Records from a collection
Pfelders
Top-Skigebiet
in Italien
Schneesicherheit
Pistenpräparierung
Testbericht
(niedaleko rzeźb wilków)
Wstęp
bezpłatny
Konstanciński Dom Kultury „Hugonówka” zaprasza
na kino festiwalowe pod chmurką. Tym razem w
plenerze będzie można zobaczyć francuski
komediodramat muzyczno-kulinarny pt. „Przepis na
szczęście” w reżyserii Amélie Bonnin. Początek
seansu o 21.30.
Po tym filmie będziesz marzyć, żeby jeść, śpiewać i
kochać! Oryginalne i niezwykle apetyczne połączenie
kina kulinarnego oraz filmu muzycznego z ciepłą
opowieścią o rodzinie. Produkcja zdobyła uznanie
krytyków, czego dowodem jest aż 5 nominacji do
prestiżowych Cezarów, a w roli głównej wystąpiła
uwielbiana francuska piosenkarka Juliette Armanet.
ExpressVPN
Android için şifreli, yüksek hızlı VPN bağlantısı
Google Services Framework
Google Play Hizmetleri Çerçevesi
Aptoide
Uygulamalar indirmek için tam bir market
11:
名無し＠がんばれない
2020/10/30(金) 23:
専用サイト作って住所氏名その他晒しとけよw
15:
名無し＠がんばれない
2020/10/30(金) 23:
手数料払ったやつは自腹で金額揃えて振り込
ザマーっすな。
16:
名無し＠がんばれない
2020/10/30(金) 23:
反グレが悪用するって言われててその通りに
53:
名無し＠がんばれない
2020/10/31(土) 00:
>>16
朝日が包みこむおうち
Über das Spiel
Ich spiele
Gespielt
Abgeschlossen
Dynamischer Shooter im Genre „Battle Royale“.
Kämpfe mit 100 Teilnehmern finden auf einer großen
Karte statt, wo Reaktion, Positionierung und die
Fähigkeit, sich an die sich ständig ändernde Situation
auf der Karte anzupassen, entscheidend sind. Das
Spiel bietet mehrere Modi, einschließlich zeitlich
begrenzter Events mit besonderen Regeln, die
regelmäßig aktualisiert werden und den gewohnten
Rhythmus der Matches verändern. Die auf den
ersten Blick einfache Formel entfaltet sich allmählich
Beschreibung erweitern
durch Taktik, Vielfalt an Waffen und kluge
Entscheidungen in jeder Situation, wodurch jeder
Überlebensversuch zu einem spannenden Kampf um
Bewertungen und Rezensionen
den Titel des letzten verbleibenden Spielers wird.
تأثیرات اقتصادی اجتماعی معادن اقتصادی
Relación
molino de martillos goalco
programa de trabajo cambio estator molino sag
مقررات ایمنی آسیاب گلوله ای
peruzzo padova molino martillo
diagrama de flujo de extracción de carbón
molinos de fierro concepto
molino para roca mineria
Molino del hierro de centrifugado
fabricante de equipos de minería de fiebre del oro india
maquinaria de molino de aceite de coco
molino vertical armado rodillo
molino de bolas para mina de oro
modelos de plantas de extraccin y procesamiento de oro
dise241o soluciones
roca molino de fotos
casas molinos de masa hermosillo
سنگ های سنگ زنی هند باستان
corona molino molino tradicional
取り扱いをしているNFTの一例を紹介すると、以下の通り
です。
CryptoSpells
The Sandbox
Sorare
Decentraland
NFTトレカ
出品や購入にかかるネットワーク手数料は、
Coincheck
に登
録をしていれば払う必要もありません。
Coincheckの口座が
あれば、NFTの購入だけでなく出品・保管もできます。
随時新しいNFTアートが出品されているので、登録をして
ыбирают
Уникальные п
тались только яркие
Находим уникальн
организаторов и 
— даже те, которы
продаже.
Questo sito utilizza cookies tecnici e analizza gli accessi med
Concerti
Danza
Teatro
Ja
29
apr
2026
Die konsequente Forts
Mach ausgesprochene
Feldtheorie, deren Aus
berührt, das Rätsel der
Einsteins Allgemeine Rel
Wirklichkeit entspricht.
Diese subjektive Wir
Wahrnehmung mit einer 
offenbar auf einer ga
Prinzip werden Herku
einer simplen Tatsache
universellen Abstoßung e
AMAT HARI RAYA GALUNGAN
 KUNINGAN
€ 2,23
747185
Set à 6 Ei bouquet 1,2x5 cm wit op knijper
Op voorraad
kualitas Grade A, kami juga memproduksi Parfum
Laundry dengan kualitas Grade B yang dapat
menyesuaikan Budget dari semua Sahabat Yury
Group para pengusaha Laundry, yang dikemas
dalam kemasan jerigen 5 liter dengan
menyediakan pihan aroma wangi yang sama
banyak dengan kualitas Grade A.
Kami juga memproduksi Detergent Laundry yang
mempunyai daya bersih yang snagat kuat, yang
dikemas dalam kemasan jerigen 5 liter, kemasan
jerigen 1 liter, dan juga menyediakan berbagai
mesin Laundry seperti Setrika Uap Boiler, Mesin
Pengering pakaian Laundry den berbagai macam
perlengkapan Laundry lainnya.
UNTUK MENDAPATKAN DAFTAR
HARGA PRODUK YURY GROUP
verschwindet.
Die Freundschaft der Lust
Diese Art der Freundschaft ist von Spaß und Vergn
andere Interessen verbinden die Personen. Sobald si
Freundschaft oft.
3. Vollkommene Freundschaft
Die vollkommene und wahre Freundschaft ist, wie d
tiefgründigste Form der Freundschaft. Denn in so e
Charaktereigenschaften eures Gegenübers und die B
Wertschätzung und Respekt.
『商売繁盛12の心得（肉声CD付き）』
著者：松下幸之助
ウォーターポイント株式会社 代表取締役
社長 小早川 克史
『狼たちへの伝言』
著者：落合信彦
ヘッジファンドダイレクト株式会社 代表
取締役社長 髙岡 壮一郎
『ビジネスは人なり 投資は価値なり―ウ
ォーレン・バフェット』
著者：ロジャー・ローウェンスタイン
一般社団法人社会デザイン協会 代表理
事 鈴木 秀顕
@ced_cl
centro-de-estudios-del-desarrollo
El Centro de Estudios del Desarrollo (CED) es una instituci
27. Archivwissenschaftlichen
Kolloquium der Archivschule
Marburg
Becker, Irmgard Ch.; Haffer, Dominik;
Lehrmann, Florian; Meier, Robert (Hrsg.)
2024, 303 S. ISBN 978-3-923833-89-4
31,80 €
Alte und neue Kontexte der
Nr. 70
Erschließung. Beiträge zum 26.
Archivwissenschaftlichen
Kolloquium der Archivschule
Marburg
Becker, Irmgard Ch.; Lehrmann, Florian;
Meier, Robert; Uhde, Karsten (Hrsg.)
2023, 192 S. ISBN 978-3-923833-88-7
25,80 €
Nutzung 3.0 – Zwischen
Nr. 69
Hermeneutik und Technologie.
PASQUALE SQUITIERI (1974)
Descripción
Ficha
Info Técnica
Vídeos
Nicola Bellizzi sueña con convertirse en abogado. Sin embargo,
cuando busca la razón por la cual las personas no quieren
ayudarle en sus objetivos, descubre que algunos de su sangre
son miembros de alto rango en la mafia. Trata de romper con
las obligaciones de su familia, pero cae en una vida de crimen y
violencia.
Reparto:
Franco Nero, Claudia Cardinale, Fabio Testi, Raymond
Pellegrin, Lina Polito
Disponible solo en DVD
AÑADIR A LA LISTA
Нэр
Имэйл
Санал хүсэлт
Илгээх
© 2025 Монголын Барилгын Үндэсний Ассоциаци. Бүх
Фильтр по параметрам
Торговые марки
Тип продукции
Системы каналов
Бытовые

__Problem statement__: Copy the listing above, substituting "Sulden" for "Pfelders" and leaving every other part unchanged.

__Solved problem__:
Sulden
Top-Skigebiet
in Italien
Schneesicherheit
Pistenpräparierung
Testbericht
(niedaleko rzeźb wilków)
Wstęp
bezpłatny
Konstanciński Dom Kultury „Hugonówka” zaprasza
na kino festiwalowe pod chmurką. Tym razem w
plenerze będzie można zobaczyć francuski
komediodramat muzyczno-kulinarny pt. „Przepis na
szczęście” w reżyserii Amélie Bonnin. Początek
seansu o 21.30.
Po tym filmie będziesz marzyć, żeby jeść, śpiewać i
kochać! Oryginalne i niezwykle apetyczne połączenie
kina kulinarnego oraz filmu muzycznego z ciepłą
opowieścią o rodzinie. Produkcja zdobyła uznanie
krytyków, czego dowodem jest aż 5 nominacji do
prestiżowych Cezarów, a w roli głównej wystąpiła
uwielbiana francuska piosenkarka Juliette Armanet.
ExpressVPN
Android için şifreli, yüksek hızlı VPN bağlantısı
Google Services Framework
Google Play Hizmetleri Çerçevesi
Aptoide
Uygulamalar indirmek için tam bir market
11:
名無し＠がんばれない
2020/10/30(金) 23:
専用サイト作って住所氏名その他晒しとけよw
15:
名無し＠がんばれない
2020/10/30(金) 23:
手数料払ったやつは自腹で金額揃えて振り込
ザマーっすな。
16:
名無し＠がんばれない
2020/10/30(金) 23:
反グレが悪用するって言われててその通りに
53:
名無し＠がんばれない
2020/10/31(土) 00:
>>16
朝日が包みこむおうち
Über das Spiel
Ich spiele
Gespielt
Abgeschlossen
Dynamischer Shooter im Genre „Battle Royale“.
Kämpfe mit 100 Teilnehmern finden auf einer großen
Karte statt, wo Reaktion, Positionierung und die
Fähigkeit, sich an die sich ständig ändernde Situation
auf der Karte anzupassen, entscheidend sind. Das
Spiel bietet mehrere Modi, einschließlich zeitlich
begrenzter Events mit besonderen Regeln, die
regelmäßig aktualisiert werden und den gewohnten
Rhythmus der Matches verändern. Die auf den
ersten Blick einfache Formel entfaltet sich allmählich
Beschreibung erweitern
durch Taktik, Vielfalt an Waffen und kluge
Entscheidungen in jeder Situation, wodurch jeder
Überlebensversuch zu einem spannenden Kampf um
Bewertungen und Rezensionen
den Titel des letzten verbleibenden Spielers wird.
تأثیرات اقتصادی اجتماعی معادن اقتصادی
Relación
molino de martillos goalco
programa de trabajo cambio estator molino sag
مقررات ایمنی آسیاب گلوله ای
peruzzo padova molino martillo
diagrama de flujo de extracción de carbón
molinos de fierro concepto
molino para roca mineria
Molino del hierro de centrifugado
fabricante de equipos de minería de fiebre del oro india
maquinaria de molino de aceite de coco
molino vertical armado rodillo
molino de bolas para mina de oro
modelos de plantas de extraccin y procesamiento de oro
dise241o soluciones
roca molino de fotos
casas molinos de masa hermosillo
سنگ های سنگ زنی هند باستان
corona molino molino tradicional
取り扱いをしているNFTの一例を紹介すると、以下の通り
です。
CryptoSpells
The Sandbox
Sorare
Decentraland
NFTトレカ
出品や購入にかかるネットワーク手数料は、
Coincheck
に登
録をしていれば払う必要もありません。
Coincheckの口座が
あれば、NFTの購入だけでなく出品・保管もできます。
随時新しいNFTアートが出品されているので、登録をして
ыбирают
Уникальные п
тались только яркие
Находим уникальн
организаторов и 
— даже те, которы
продаже.
Questo sito utilizza cookies tecnici e analizza gli accessi med
Concerti
Danza
Teatro
Ja
29
apr
2026
Die konsequente Forts
Mach ausgesprochene
Feldtheorie, deren Aus
berührt, das Rätsel der
Einsteins Allgemeine Rel
Wirklichkeit entspricht.
Diese subjektive Wir
Wahrnehmung mit einer 
offenbar auf einer ga
Prinzip werden Herku
einer simplen Tatsache
universellen Abstoßung e
AMAT HARI RAYA GALUNGAN
 KUNINGAN
€ 2,23
747185
Set à 6 Ei bouquet 1,2x5 cm wit op knijper
Op voorraad
kualitas Grade A, kami juga memproduksi Parfum
Laundry dengan kualitas Grade B yang dapat
menyesuaikan Budget dari semua Sahabat Yury
Group para pengusaha Laundry, yang dikemas
dalam kemasan jerigen 5 liter dengan
menyediakan pihan aroma wangi yang sama
banyak dengan kualitas Grade A.
Kami juga memproduksi Detergent Laundry yang
mempunyai daya bersih yang snagat kuat, yang
dikemas dalam kemasan jerigen 5 liter, kemasan
jerigen 1 liter, dan juga menyediakan berbagai
mesin Laundry seperti Setrika Uap Boiler, Mesin
Pengering pakaian Laundry den berbagai macam
perlengkapan Laundry lainnya.
UNTUK MENDAPATKAN DAFTAR
HARGA PRODUK YURY GROUP
verschwindet.
Die Freundschaft der Lust
Diese Art der Freundschaft ist von Spaß und Vergn
andere Interessen verbinden die Personen. Sobald si
Freundschaft oft.
3. Vollkommene Freundschaft
Die vollkommene und wahre Freundschaft ist, wie d
tiefgründigste Form der Freundschaft. Denn in so e
Charaktereigenschaften eures Gegenübers und die B
Wertschätzung und Respekt.
『商売繁盛12の心得（肉声CD付き）』
著者：松下幸之助
ウォーターポイント株式会社 代表取締役
社長 小早川 克史
『狼たちへの伝言』
著者：落合信彦
ヘッジファンドダイレクト株式会社 代表
取締役社長 髙岡 壮一郎
『ビジネスは人なり 投資は価値なり―ウ
ォーレン・バフェット』
著者：ロジャー・ローウェンスタイン
一般社団法人社会デザイン協会 代表理
事 鈴木 秀顕
@ced_cl
centro-de-estudios-del-desarrollo
El Centro de Estudios del Desarrollo (CED) es una instituci
27. Archivwissenschaftlichen
Kolloquium der Archivschule
Marburg
Becker, Irmgard Ch.; Haffer, Dominik;
Lehrmann, Florian; Meier, Robert (Hrsg.)
2024, 303 S. ISBN 978-3-923833-89-4
31,80 €
Alte und neue Kontexte der
Nr. 70
Erschließung. Beiträge zum 26.
Archivwissenschaftlichen
Kolloquium der Archivschule
Marburg
Becker, Irmgard Ch.; Lehrmann, Florian;
Meier, Robert; Uhde, Karsten (Hrsg.)
2023, 192 S. ISBN 978-3-923833-88-7
25,80 €
Nutzung 3.0 – Zwischen
Nr. 69
Hermeneutik und Technologie.
PASQUALE SQUITIERI (1974)
Descripción
Ficha
Info Técnica
Vídeos
Nicola Bellizzi sueña con convertirse en abogado. Sin embargo,
cuando busca la razón por la cual las personas no quieren
ayudarle en sus objetivos, descubre que algunos de su sangre
son miembros de alto rango en la mafia. Trata de romper con
las obligaciones de su familia, pero cae en una vida de crimen y
violencia.
Reparto:
Franco Nero, Claudia Cardinale, Fabio Testi, Raymond
Pellegrin, Lina Polito
Disponible solo en DVD
AÑADIR A LA LISTA
Нэр
Имэйл
Санал хүсэлт
Илгээх
© 2025 Монголын Барилгын Үндэсний Ассоциаци. Бүх
Фильтр по параметрам
Торговые марки
Тип продукции
Системы каналов
Бытовые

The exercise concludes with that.